An Evening with Pat Metheny: Local adds sinew to famous sound
AN EVENING WITH PAT METHENY ★★★★
State Theatre, March 8
Reviewed by JOHN SHAND
He doesn't call them bands, he calls them projects, and guitarist Pat Metheny has spent 44 years shaping them around specific compositional ideas and collective sounds. This project was different, again: a combination of players with whom to revisit some of the older material; the pieces that made him one of jazz's beloved acts across those 44 years. More recently this group has recorded one of Metheny's most ambitious albums, From This Place – to play which they needed an orchestra, so here they were tripping back down memory lane.
But the guitarist doesn't really deal in nostalgia – not when the alternative is unleashing the creativity of four exceptional musicians, with a brief of reimagining his pieces.

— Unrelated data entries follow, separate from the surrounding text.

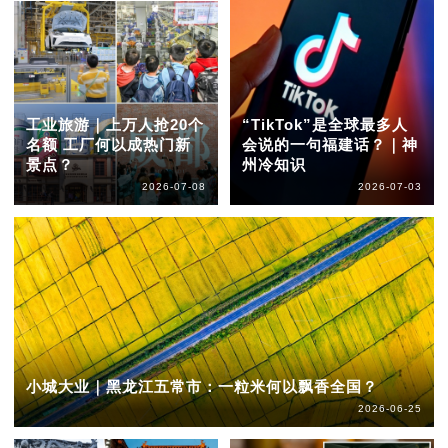
工业旅游｜上万人抢20个
“TikTok”是全球最多人
名额 工厂何以成热门新
会说的一句福建话？｜神
景点？
州冷知识
2026-07-08
2026-07-03
小城大业｜黑龙江五常市：一粒米何以飘香全国？
2026-06-25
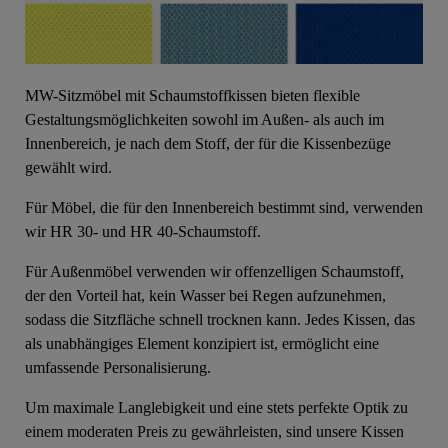
MW-Sitzmöbel mit Schaumstoffkissen bieten flexible
Gestaltungsmöglichkeiten sowohl im Außen- als auch im
Innenbereich, je nach dem Stoff, der für die Kissenbezüge
gewählt wird.
Für Möbel, die für den Innenbereich bestimmt sind, verwenden
wir HR 30- und HR 40-Schaumstoff.
Für Außenmöbel verwenden wir offenzelligen Schaumstoff,
der den Vorteil hat, kein Wasser bei Regen aufzunehmen,
sodass die Sitzfläche schnell trocknen kann. Jedes Kissen, das
als unabhängiges Element konzipiert ist, ermöglicht eine
umfassende Personalisierung.
Um maximale Langlebigkeit und eine stets perfekte Optik zu
einem moderaten Preis zu gewährleisten, sind unsere Kissen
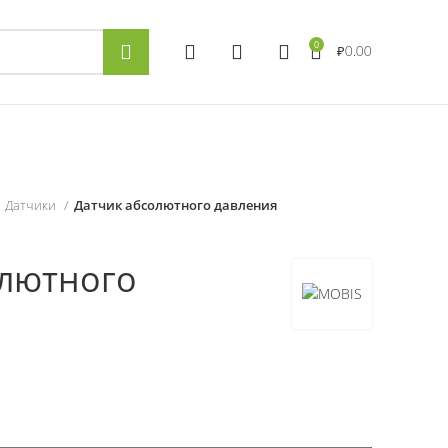
0
₽
0.00
Датчики
Датчик абсолютного давления
олютного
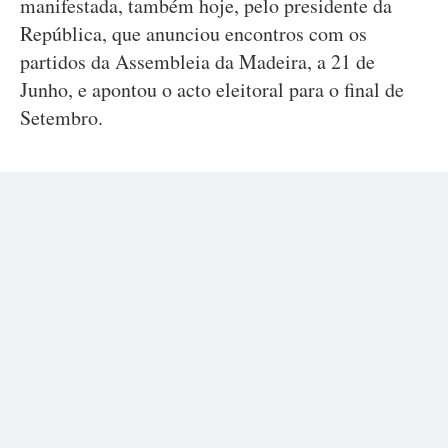
manifestada, também hoje, pelo presidente da
República, que anunciou encontros com os
partidos da Assembleia da Madeira, a 21 de
Junho, e apontou o acto eleitoral para o final de
Setembro.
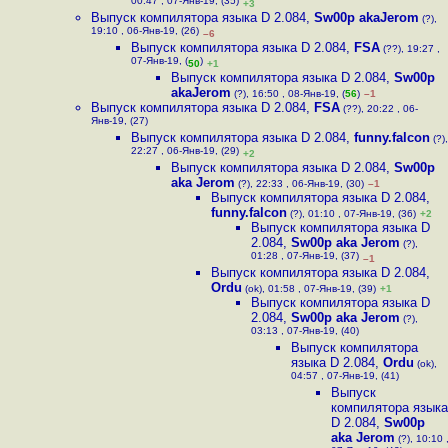
00:47 , 07-Янв-19, (35)
+3
Выпуск компилятора языка D 2.084
,
Sw00p akaJerom
(?),
19:10 , 06-Янв-19, (26)
–6
Выпуск компилятора языка D 2.084
,
FSA
(??), 19:27 ,
07-Янв-19, (
)
50
+1
Выпуск компилятора языка D 2.084
,
Sw00p
akaJerom
(?), 16:50 , 08-Янв-19, (
56
)
–1
Выпуск компилятора языка D 2.084
,
FSA
(??), 20:22 , 06-
Янв-19, (27)
Выпуск компилятора языка D 2.084
,
funny.falcon
(?),
22:27 , 06-Янв-19, (29)
+2
Выпуск компилятора языка D 2.084
,
Sw00p
aka Jerom
(?), 22:33 , 06-Янв-19, (30)
–1
Выпуск компилятора языка D 2.084
,
funny.falcon
(?), 01:10 , 07-Янв-19, (36)
+2
Выпуск компилятора языка D
2.084
,
Sw00p aka Jerom
(?),
01:28 , 07-Янв-19, (37)
–1
Выпуск компилятора языка D 2.084
,
Ordu
(ok), 01:58 , 07-Янв-19, (39)
+1
Выпуск компилятора языка D
2.084
,
Sw00p aka Jerom
(?),
03:13 , 07-Янв-19, (40)
Выпуск компилятора
языка D 2.084
,
Ordu
(ok),
04:57 , 07-Янв-19, (41)
Выпуск
компилятора языка
D 2.084
,
Sw00p
aka Jerom
(?), 10:10 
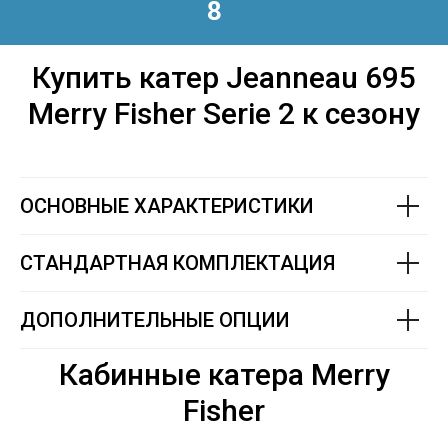
8
Купить катер Jeanneau 695
Merry Fisher Serie 2 к сезону
ОСНОВНЫЕ ХАРАКТЕРИСТИКИ
СТАНДАРТНАЯ КОМПЛЕКТАЦИЯ
ДОПОЛНИТЕЛЬНЫЕ ОПЦИИ
Кабинные катера Merry
Fisher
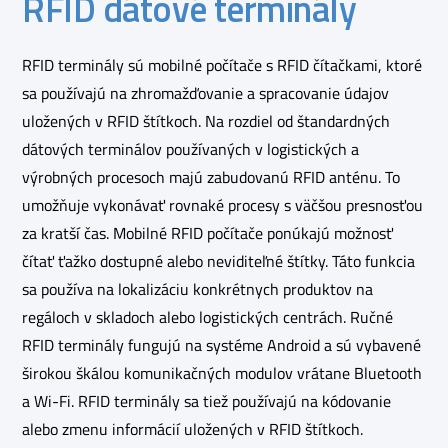
RFID dátové terminály
RFID terminály sú mobilné počítače s RFID čítačkami, ktoré
sa používajú na zhromažďovanie a spracovanie údajov
uložených v RFID štítkoch. Na rozdiel od štandardných
dátových terminálov používaných v logistických a
výrobných procesoch majú zabudovanú RFID anténu. To
umožňuje vykonávať rovnaké procesy s väčšou presnosťou
za kratší čas. Mobilné RFID počítače ponúkajú možnosť
čítať ťažko dostupné alebo neviditeľné štítky. Táto funkcia
sa používa na lokalizáciu konkrétnych produktov na
regáloch v skladoch alebo logistických centrách. Ručné
RFID terminály fungujú na systéme Android a sú vybavené
širokou škálou komunikačných modulov vrátane Bluetooth
a Wi-Fi. RFID terminály sa tiež používajú na kódovanie
alebo zmenu informácií uložených v RFID štítkoch.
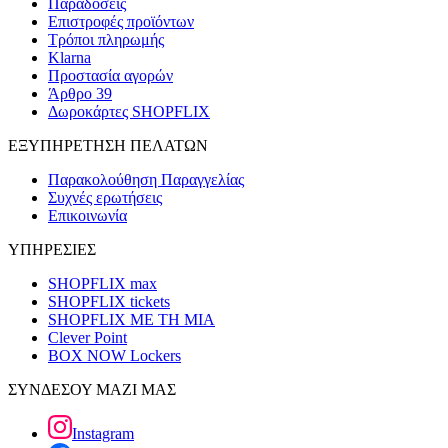
Παραδόσεις
Επιστροφές προϊόντων
Τρόποι πληρωμής
Klarna
Προστασία αγορών
Άρθρο 39
Δωροκάρτες SHOPFLIX
ΕΞΥΠΗΡΕΤΗΣΗ ΠΕΛΑΤΩΝ
Παρακολούθηση Παραγγελίας
Συχνές ερωτήσεις
Επικοινωνία
ΥΠΗΡΕΣΙΕΣ
SHOPFLIX max
SHOPFLIX tickets
SHOPFLIX ΜΕ ΤΗ ΜΙΑ
Clever Point
BOX NOW Lockers
ΣΥΝΔΕΣΟΥ ΜΑΖΙ ΜΑΣ
Instagram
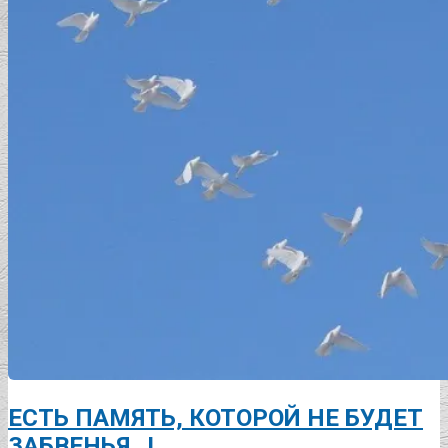
ЕСТЬ ПАМЯТЬ, КОТОРОЙ НЕ БУДЕТ
ЗАБВЕНЬЯ…!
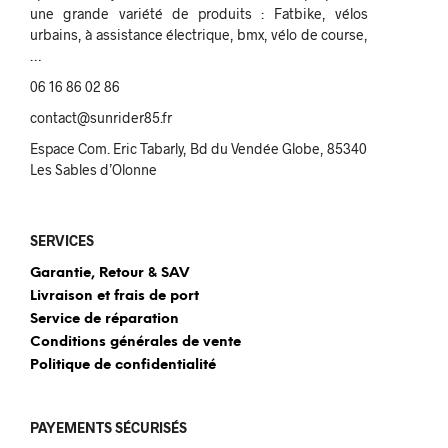
une grande variété de produits : Fatbike, vélos
urbains, à assistance électrique, bmx, vélo de course,
…
06 16 86 02 86
contact@sunrider85.fr
Espace Com. Eric Tabarly, Bd du Vendée Globe, 85340
Les Sables d’Olonne
SERVICES
Garantie, Retour & SAV
Livraison et frais de port
Service de réparation
Conditions générales de vente
Politique de confidentialité
PAYEMENTS SÉCURISÉS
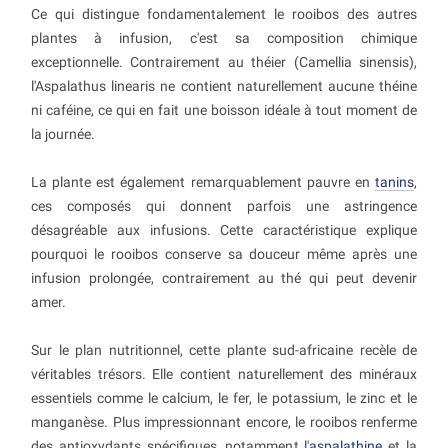
Ce qui distingue fondamentalement le rooibos des autres
plantes à infusion, c'est sa composition chimique
exceptionnelle. Contrairement au théier (Camellia sinensis),
l'Aspalathus linearis ne contient naturellement aucune théine
ni caféine, ce qui en fait une boisson idéale à tout moment de
la journée.
La plante est également remarquablement pauvre en
tanins
,
ces composés qui donnent parfois une astringence
désagréable aux infusions. Cette caractéristique explique
pourquoi le rooibos conserve sa douceur même après une
infusion prolongée, contrairement au thé qui peut devenir
amer.
Sur le plan nutritionnel, cette plante sud-africaine recèle de
véritables trésors. Elle contient naturellement des minéraux
essentiels comme le calcium, le fer, le potassium, le zinc et le
manganèse. Plus impressionnant encore, le rooibos renferme
des antioxydants spécifiques, notamment l'
aspalathine
et la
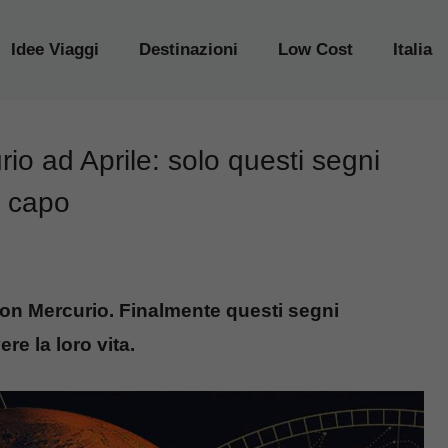
Idee Viaggi
Destinazioni
Low Cost
Italia
o ad Aprile: solo questi segni
a capo
con Mercurio. Finalmente questi segni
re la loro vita.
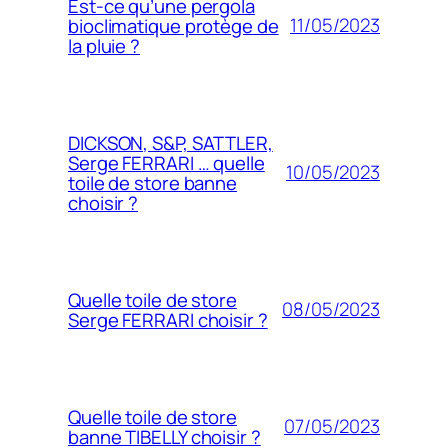
Est-ce qu’une pergola
11/05/2023
bioclimatique protège de
la pluie ?
DICKSON, S&P, SATTLER,
Serge FERRARI … quelle
10/05/2023
toile de store banne
choisir ?
Quelle toile de store
08/05/2023
Serge FERRARI choisir ?
Quelle toile de store
07/05/2023
banne TIBELLY choisir ?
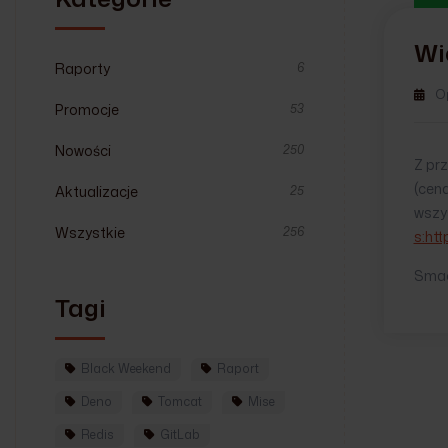
Wi
Raporty
6
O
Promocje
53
Nowości
250
Z pr
(cen
Aktualizacje
25
wszys
Wszystkie
256
s:htt
Smac
Tagi
Black Weekend
Raport
Deno
Tomcat
Mise
Redis
GitLab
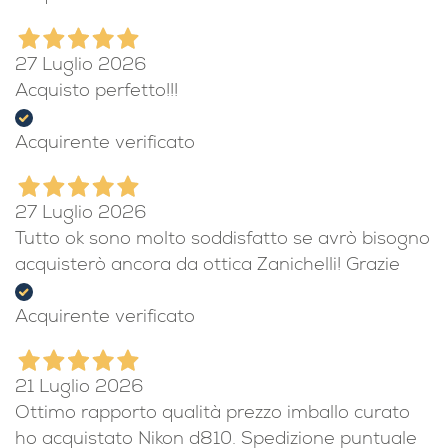
27 Luglio 2026
Acquisto perfetto!!!
Acquirente verificato
27 Luglio 2026
Tutto ok sono molto soddisfatto se avrò bisogno
acquisterò ancora da ottica Zanichelli! Grazie
Acquirente verificato
21 Luglio 2026
Ottimo rapporto qualità prezzo imballo curato
ho acquistato Nikon d810. Spedizione puntuale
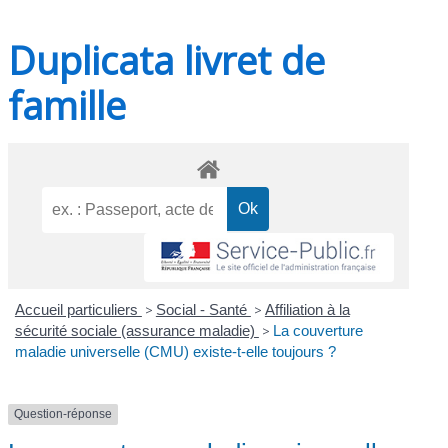
Duplicata livret de
famille
Accueil particuliers
>
Social - Santé
>
Affiliation à la
sécurité sociale (assurance maladie)
>
La couverture
maladie universelle (CMU) existe-t-elle toujours ?
Question-réponse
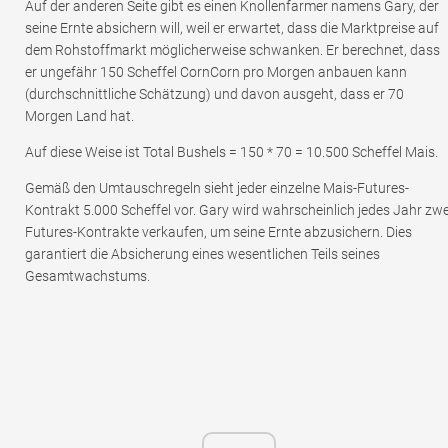
Auf der anderen Seite gibt es einen Knollenfarmer namens Gary, der
seine Ernte absichern will, weil er erwartet, dass die Marktpreise auf
dem Rohstoffmarkt möglicherweise schwanken. Er berechnet, dass
er ungefähr 150 Scheffel CornCorn pro Morgen anbauen kann
(durchschnittliche Schätzung) und davon ausgeht, dass er 70
Morgen Land hat.
Auf diese Weise ist Total Bushels = 150 * 70 = 10.500 Scheffel Mais.
Gemäß den Umtauschregeln sieht jeder einzelne Mais-Futures-
Kontrakt 5.000 Scheffel vor. Gary wird wahrscheinlich jedes Jahr zwe
Futures-Kontrakte verkaufen, um seine Ernte abzusichern. Dies
garantiert die Absicherung eines wesentlichen Teils seines
Gesamtwachstums.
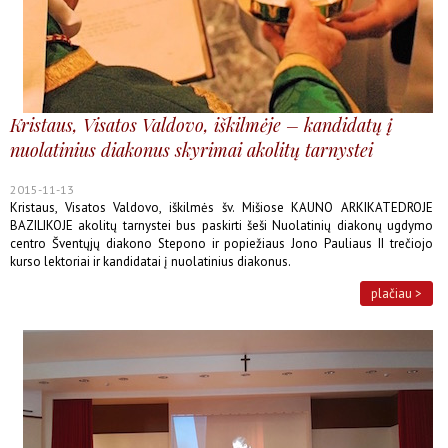
Kristaus, Visatos Valdovo, iškilmėje – kandidatų į
nuolatinius diakonus skyrimai akolitų tarnystei
2015-11-13
Kristaus, Visatos Valdovo, iškilmės šv. Mišiose KAUNO ARKIKATEDROJE
BAZILIKOJE akolitų tarnystei bus paskirti šeši Nuolatinių diakonų ugdymo
centro Šventųjų diakono Stepono ir popiežiaus Jono Pauliaus II trečiojo
kurso lektoriai ir kandidatai į nuolatinius diakonus.
plačiau >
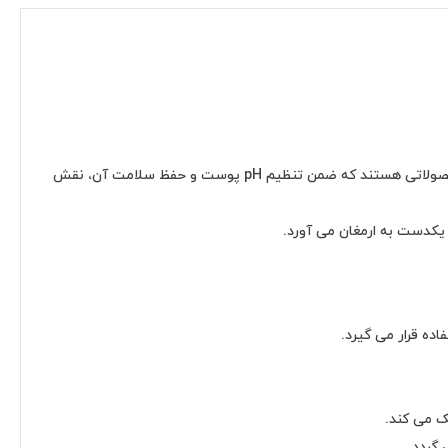
می باشد. تونرها محصولاتی هستند که ضمن تنظیم pH پوست و حفظ سلامت آن، نقش
ده قرار می گیرد.
گردد.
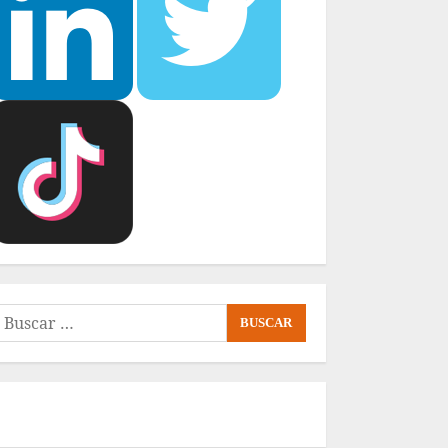
uscar:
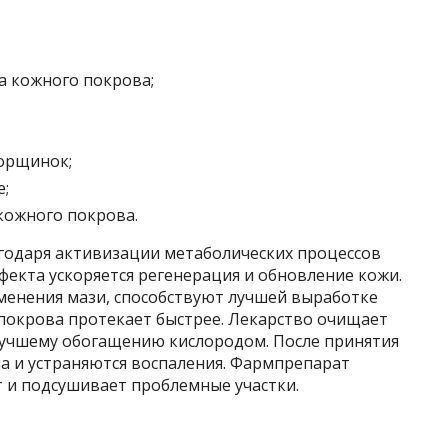
а кожного покрова;
орщинок;
е;
кожного покрова.
агодаря активизации метаболических процессов
екта ускоряется регенерация и обновление кожи.
именения мази, способствуют лучшей выработке
 покрова протекает быстрее. Лекарство очищает
лучшему обогащению кислородом. После принятия
а и устраняются воспаления. Фармпрепарат
и подсушивает проблемные участки.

And one of those musicians is Australian: bassist Linda May Han Oh. As many antipodean musicians know, making a dent in New York's jazz scene is as hard as denting a diamond. Only a handful have done more than survive. In touring her homeland as a member of Metheny's band, Oh has made as big an impression as any, and for good reason: she shone, even in this company. Her soloing could be potent, lyrical, poignant or even profound, and with drummer Antonio Sanchez she provided ample ignition for Metheny.
Pat Metheny revisited the material that made him one of jazz’s most beloved acts at his State Theatre show.Credit:Stuart McKay
When the guitarist almost instantly became a major force in his early 20s, it was partly because of how he roamed between Latin rhythms, free jazz, a mellifluous cousin of progressive rock and the lonesome sound of the country music native to his Missouri home state. And so this band was continuously shape-shifting the context in which we heard Metheny's singing lines and sweet, slightly anaemic electric guitar sound. Adding sinew, grit and an endless stream of surprises was Sanchez, among the most sophisticated drummers of all, whose invention and deftness become ever more startling. Pianist Gwilym Simcock played with extraordinary virtuosity, yet sometimes also with a breathlessness that seemed overbearing in the company of one as nuanced as Sanchez. He was not aided by his amplified grand piano sounding rather like an electronic keyboard.